Referring to FIB. 1B, a conventional boost converter also has the inductor L in series (now at the input), but now has the diode D in series and the switching transistor Q connected in shunt, substantially as shown. During assertion of the control voltage VC, the transistor Q is turned on, thereby initiating current flow through the inductor L. During de-assertion of the control voltage VC, the transistor Q is turned off, and the inductor current flows through the diode D to charge the capacitor C. This produces an output voltage VOUT which is a multiple of the input voltage VIN, with such multiple being approximately equal to the inverse of the difference between unity and the duty cycle of the control voltage VC.
Referring to FIG. 1C, a conventional buck-boost converter has the transistor Q in series, like the buck converter, and the diode D in series (but reversed in polarity) like the boost converter. The inductor L is now connected in shunt between the transistor Q and diode D substantially as shown. During assertion of the control voltage VC, the transistor Q is turned on and inductor current flows. During de-assertion of the control voltage VC, the transistor Q is turned off, thereby causing the continuing inductor current to flow through the diode D and charge the capacitor C. This produces a DC output voltage VOUT with an average value that is selectively a fraction or multiple of the input voltage VIN. Such fraction or multiple is approximately equal to the quotient of the duty cycle (of the control voltage VC) divided by the difference between unity and the duty cycle. Hence, for duty cycles less than 0.5 this circuit is a buck converter, while for duty cycles greater than 0.5 this circuit is a boost converter.

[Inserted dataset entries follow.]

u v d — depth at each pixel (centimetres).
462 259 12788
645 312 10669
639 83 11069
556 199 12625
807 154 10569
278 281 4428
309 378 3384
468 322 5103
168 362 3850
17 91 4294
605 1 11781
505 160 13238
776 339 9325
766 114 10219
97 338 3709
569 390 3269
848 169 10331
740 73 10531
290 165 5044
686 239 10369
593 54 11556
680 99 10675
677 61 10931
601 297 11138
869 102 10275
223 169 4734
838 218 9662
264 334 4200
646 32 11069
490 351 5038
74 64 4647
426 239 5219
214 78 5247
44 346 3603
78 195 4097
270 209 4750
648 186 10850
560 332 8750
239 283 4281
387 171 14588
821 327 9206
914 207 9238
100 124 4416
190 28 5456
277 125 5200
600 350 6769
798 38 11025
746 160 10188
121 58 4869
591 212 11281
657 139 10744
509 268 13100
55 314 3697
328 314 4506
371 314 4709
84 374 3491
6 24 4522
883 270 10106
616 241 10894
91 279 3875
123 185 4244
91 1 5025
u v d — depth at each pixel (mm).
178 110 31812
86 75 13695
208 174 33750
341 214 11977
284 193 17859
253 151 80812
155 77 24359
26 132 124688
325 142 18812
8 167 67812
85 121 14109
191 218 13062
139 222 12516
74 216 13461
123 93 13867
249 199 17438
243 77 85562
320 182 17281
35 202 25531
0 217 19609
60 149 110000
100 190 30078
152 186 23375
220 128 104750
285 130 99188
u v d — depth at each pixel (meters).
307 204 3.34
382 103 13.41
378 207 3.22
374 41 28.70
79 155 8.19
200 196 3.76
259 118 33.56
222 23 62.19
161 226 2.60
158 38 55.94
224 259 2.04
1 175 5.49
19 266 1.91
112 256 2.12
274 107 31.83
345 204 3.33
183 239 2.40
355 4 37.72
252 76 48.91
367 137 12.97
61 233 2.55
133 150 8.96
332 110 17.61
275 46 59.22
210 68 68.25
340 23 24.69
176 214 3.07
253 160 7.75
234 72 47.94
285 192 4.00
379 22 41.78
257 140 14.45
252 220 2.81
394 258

As is well known, these types of DC—DC converters have historically been implemented using discrete components, primarily due to the amount of current required to maintain the average output voltage with as little voltage ripple as possible. As a result, in order to also maintain some minimum efficiency on part of the inductor, the size of the inductor is often larger than what might be desired for a more compact circuit design, since reducing the size of the inductor will increase the likelihood of magnetic saturation, thereby decreasing the efficiency.